C’est finalement assez récemment qu’une représentation différente de la nature s’est construite, en considérant que l’homme fait partie intégrante de la nature, mais qu’il n’y est qu’un élément parmi d’autres. Ainsi, la pensée scientifique écologiste s’ancre en réponse à l’opposition nature/homme, et

l’on considère la biosphère comme le milieu de vie de tous les êtres humains. Si cette acception peut tendre elle aussi vers un certain extrême, un biocentrisme souvent critiqué qui ne considère pas assez la culture des sociétés humaines, la nature reste aujourd’hui encore souvent considérée comme un stock de services et de ressources utiles à l’économie et à la croissance. Pour le géographe et urbaniste Jacques Lévy, la « conscience écologique » dans le débat public actuel (2010, p. 1) peut s’observer de façon rudimentaire à travers trois grands paradigmes :

- Le paradigme agro-industriel : qui défend une vision anthropocentrée de la nature, et une approche capitaliste traditionnelle. Selon Lévy, la nature est vue ici comme un « objet-support », « un ensemble de ressources disponibles ».

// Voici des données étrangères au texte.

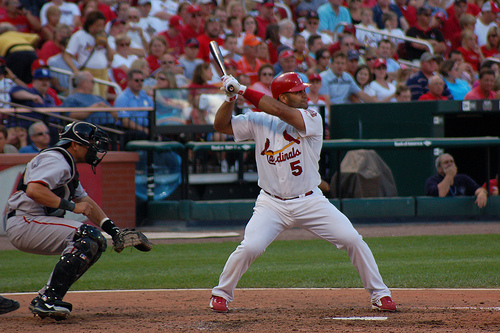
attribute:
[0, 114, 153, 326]
catcher — crouched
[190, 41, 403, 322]
baseball player — standing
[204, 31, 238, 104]
bat — black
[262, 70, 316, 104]
helmet — red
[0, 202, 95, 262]
pants — grey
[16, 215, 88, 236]
stripe — red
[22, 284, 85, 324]
shoes — red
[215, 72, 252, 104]
gloves — white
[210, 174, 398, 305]
pants — white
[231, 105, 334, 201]
shirt — white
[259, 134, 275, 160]
bird — red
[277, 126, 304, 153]
bird — red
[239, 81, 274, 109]
wrist band — red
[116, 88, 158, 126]
shirt — blue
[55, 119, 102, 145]
helmet — black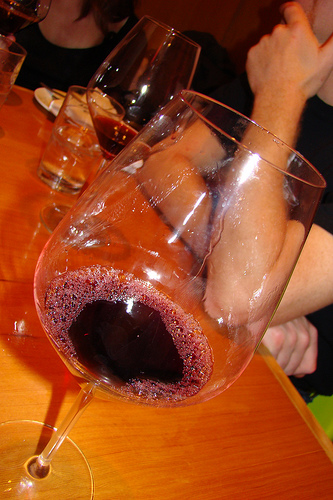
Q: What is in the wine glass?
A: Purple colored wine.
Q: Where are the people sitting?
A: At a brown table.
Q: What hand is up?
A: The man's.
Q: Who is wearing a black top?
A: The woman.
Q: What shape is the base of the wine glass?
A: Circle.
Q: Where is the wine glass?
A: On the table.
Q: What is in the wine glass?
A: Wine.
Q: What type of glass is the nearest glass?
A: Wine glass.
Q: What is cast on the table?
A: Shadows.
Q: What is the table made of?
A: Wood.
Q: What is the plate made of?
A: Porcelain.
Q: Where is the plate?
A: The far end of the table.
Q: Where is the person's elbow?
A: On the edge of the table.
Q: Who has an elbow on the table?
A: The person on the right.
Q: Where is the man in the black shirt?
A: On the right.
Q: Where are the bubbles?
A: In the red wine glass.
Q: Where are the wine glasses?
A: On a table.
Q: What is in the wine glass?
A: Wine.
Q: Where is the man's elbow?
A: On the table.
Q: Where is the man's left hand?
A: By his face.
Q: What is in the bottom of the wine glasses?
A: Wine.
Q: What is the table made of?
A: Wood.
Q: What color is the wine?
A: Red.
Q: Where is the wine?
A: In a glass.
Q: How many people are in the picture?
A: Two.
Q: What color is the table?
A: Brown.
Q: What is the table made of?
A: Wood.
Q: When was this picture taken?
A: At a mealtime.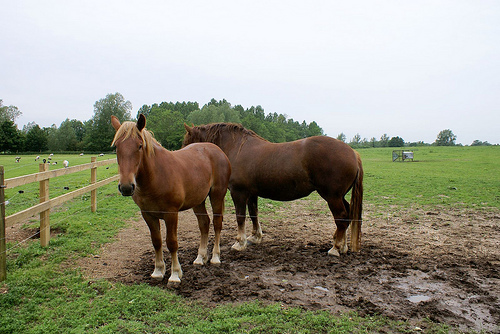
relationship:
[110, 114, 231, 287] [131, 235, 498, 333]
horse standing in mud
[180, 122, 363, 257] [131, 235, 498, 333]
horse standing in mud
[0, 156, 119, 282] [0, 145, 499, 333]
fence in field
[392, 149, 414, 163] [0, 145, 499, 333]
irrigation equipment in field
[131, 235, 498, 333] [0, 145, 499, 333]
mud in field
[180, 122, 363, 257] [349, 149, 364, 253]
horse has tail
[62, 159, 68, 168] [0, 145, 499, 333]
animal grazing in field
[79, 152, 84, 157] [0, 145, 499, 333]
animal grazing in field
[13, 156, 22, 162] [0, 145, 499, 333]
animal grazing in field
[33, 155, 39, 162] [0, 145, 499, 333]
animal grazing in field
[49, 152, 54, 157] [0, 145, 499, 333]
animal grazing in field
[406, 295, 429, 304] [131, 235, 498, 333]
puddle in mud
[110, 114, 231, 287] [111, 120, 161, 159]
horse with mane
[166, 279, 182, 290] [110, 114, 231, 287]
hoof of horse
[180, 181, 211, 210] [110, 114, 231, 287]
stomach of horse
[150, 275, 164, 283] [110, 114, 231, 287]
hoof of horse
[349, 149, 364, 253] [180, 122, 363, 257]
tail of horse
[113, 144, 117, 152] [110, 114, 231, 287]
eye of horse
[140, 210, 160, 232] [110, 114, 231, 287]
thigh of horse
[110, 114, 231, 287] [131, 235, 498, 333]
horse on mud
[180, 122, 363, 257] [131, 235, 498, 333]
horse on mud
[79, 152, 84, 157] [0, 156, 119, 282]
animal on or side of fence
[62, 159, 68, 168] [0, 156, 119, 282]
animal on or side of fence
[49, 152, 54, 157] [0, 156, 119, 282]
animal on or side of fence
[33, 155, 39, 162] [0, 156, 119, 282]
animal on or side of fence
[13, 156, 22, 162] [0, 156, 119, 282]
animal on or side of fence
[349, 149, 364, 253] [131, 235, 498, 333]
tail touching mud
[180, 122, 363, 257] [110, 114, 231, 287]
horse standing behind horse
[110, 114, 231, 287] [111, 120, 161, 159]
horse has mane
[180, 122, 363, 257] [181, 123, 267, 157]
horse has hair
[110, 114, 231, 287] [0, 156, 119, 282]
horse on side of fence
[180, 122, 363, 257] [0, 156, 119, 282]
horse on side of fence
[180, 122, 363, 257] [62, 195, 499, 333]
horse in corral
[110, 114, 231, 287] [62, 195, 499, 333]
horse in corral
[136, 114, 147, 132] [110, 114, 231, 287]
ear of horse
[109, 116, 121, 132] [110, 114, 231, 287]
ear of horse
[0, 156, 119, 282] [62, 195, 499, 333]
fence of corral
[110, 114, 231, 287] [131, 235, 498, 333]
horse stands in mud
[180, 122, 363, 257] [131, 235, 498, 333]
horse stands in mud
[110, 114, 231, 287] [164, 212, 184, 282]
horse has leg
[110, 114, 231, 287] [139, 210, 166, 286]
horse has leg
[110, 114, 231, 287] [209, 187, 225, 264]
horse has leg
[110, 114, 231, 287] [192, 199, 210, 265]
horse has leg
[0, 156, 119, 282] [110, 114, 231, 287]
fence beside horse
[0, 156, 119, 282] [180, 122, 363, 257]
fence beside horse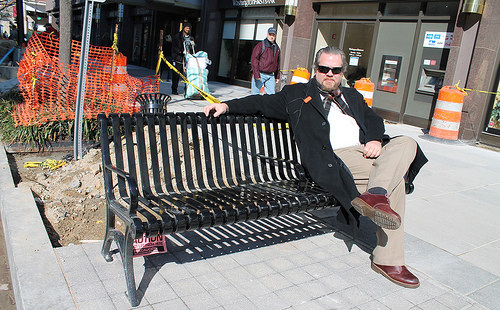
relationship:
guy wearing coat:
[203, 45, 427, 288] [230, 79, 373, 232]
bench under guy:
[99, 106, 364, 298] [203, 45, 427, 288]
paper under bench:
[135, 229, 168, 258] [99, 106, 364, 298]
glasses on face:
[312, 62, 343, 74] [313, 53, 346, 92]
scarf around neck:
[309, 89, 353, 118] [315, 84, 347, 100]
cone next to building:
[430, 86, 465, 140] [10, 0, 499, 162]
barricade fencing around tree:
[9, 31, 161, 126] [52, 1, 81, 116]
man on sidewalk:
[248, 25, 283, 97] [124, 62, 495, 279]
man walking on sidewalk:
[248, 25, 283, 97] [124, 62, 495, 279]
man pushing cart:
[170, 20, 195, 94] [184, 40, 213, 105]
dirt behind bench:
[40, 120, 246, 245] [99, 106, 364, 298]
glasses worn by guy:
[317, 66, 343, 75] [201, 43, 428, 291]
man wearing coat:
[248, 25, 283, 97] [251, 39, 282, 79]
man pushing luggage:
[170, 20, 195, 94] [183, 37, 212, 105]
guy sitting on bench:
[203, 45, 427, 288] [99, 106, 364, 298]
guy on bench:
[203, 45, 427, 288] [99, 106, 364, 298]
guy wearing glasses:
[203, 45, 427, 288] [317, 66, 343, 75]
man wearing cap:
[248, 25, 283, 97] [270, 28, 279, 35]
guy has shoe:
[203, 45, 427, 288] [375, 258, 420, 290]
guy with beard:
[203, 45, 427, 288] [312, 72, 344, 93]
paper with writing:
[135, 229, 168, 258] [138, 237, 165, 251]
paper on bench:
[135, 229, 168, 258] [96, 111, 363, 307]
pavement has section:
[0, 63, 495, 303] [13, 108, 271, 246]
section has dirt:
[13, 108, 271, 246] [40, 120, 246, 239]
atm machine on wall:
[416, 63, 441, 91] [278, 5, 499, 150]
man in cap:
[248, 25, 283, 97] [270, 28, 279, 35]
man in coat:
[248, 25, 283, 97] [252, 44, 284, 79]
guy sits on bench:
[203, 45, 427, 288] [96, 111, 363, 307]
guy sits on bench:
[203, 45, 427, 288] [99, 106, 364, 298]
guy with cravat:
[203, 45, 427, 288] [317, 84, 355, 126]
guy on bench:
[203, 45, 427, 288] [96, 111, 363, 307]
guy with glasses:
[203, 45, 427, 288] [317, 66, 343, 75]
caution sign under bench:
[131, 209, 169, 262] [99, 106, 364, 298]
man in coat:
[248, 25, 283, 97] [251, 39, 282, 79]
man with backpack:
[248, 25, 283, 97] [260, 44, 279, 67]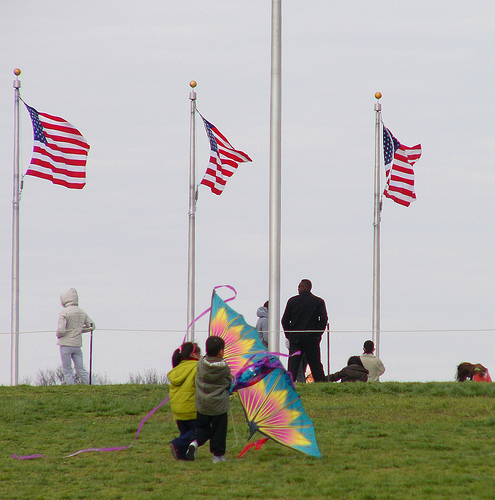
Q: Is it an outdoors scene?
A: Yes, it is outdoors.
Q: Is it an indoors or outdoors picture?
A: It is outdoors.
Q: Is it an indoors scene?
A: No, it is outdoors.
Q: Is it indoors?
A: No, it is outdoors.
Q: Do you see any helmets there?
A: No, there are no helmets.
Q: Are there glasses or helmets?
A: No, there are no helmets or glasses.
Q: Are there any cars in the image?
A: No, there are no cars.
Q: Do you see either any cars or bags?
A: No, there are no cars or bags.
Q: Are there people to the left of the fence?
A: Yes, there is a person to the left of the fence.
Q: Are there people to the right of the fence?
A: No, the person is to the left of the fence.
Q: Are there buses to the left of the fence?
A: No, there is a person to the left of the fence.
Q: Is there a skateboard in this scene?
A: No, there are no skateboards.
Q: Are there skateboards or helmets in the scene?
A: No, there are no skateboards or helmets.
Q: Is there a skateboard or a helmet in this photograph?
A: No, there are no skateboards or helmets.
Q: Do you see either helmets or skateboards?
A: No, there are no skateboards or helmets.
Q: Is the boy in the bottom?
A: Yes, the boy is in the bottom of the image.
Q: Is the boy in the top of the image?
A: No, the boy is in the bottom of the image.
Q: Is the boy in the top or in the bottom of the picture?
A: The boy is in the bottom of the image.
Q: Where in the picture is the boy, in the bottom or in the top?
A: The boy is in the bottom of the image.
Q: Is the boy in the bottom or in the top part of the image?
A: The boy is in the bottom of the image.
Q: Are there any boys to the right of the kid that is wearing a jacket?
A: Yes, there is a boy to the right of the kid.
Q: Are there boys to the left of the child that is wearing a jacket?
A: No, the boy is to the right of the kid.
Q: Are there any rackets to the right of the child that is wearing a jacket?
A: No, there is a boy to the right of the child.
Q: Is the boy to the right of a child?
A: Yes, the boy is to the right of a child.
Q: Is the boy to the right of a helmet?
A: No, the boy is to the right of a child.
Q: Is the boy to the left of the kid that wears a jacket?
A: No, the boy is to the right of the child.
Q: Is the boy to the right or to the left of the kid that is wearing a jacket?
A: The boy is to the right of the kid.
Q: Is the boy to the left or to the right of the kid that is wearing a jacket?
A: The boy is to the right of the kid.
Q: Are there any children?
A: Yes, there is a child.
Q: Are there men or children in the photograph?
A: Yes, there is a child.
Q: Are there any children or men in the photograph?
A: Yes, there is a child.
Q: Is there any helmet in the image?
A: No, there are no helmets.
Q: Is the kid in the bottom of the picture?
A: Yes, the kid is in the bottom of the image.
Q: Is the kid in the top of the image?
A: No, the kid is in the bottom of the image.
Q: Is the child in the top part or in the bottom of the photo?
A: The child is in the bottom of the image.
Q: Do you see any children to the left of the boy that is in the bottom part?
A: Yes, there is a child to the left of the boy.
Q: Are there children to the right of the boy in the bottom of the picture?
A: No, the child is to the left of the boy.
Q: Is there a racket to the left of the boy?
A: No, there is a child to the left of the boy.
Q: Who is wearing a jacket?
A: The kid is wearing a jacket.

- Le paradigme néo-naturaliste : qui défend une vision biocentrée de la nature, et une approche anticapitaliste hétérodoxe. Selon Lévy, la nature est considérée ici comme un « acteur » en soi, vue hors des sociétés humaines, et qui « recèle des valeurs intrinsèques et […] des droits ».

- Le paradigme post-matérialiste : qui défend une intégration de la nature dans la société, et une approche de développement durable institutionnelle. D’après Lévy, la nature est observée ici comme une « composante de la société », et se traduit comme « un patrimoine », « un bien public ». On a alors plutôt tendance à la qualifier sous un terme, certes confus, mais plus fédérateur politiquement et culturellement : l’environnement.

Sur ces trois représentations schématiques de la relation entre nature et société humaine, deux se réclame d’une « conscience écologique » : les paradigmes néo-naturaliste et post-matérialiste. Considérons bien entendu que ces grandes catégories poursuivent un objectif de simplification des courants de pensée, « […] au risque, comme toujours en pareil cas, d’éliminer des nuances et des positions intermédiaires qui mériteraient

d’être analysées. » (Ibid., 2010, p. 2). Si les distinctions faites sur les thématiques du « type de développement »,

ou encore des « acteurs dominants », sont très critiquables et peu pertinentes6, la proposition faite par Lévy de simplification des représentations de la nature conserve un intérêt didactique. Notons que l’approche néo-naturaliste reste une posture relativement dissidente en Europe et en France. Nos sociétés occidentales ont tendance aujourd’hui dans les discours à prôner un développement durable

post-matérialiste, et dans l’action à conserver une logique de croissance agro-industrielle.

6Nous aborderons plus en détail, dans le chapitre II, les approches alternatives et les liens complexes qu’entretiennent ces différentes représentations de la relation nature/société humaine, notamment la tendance à une assimilation du paradigme port-matérialiste par le paradigme agro-industriel.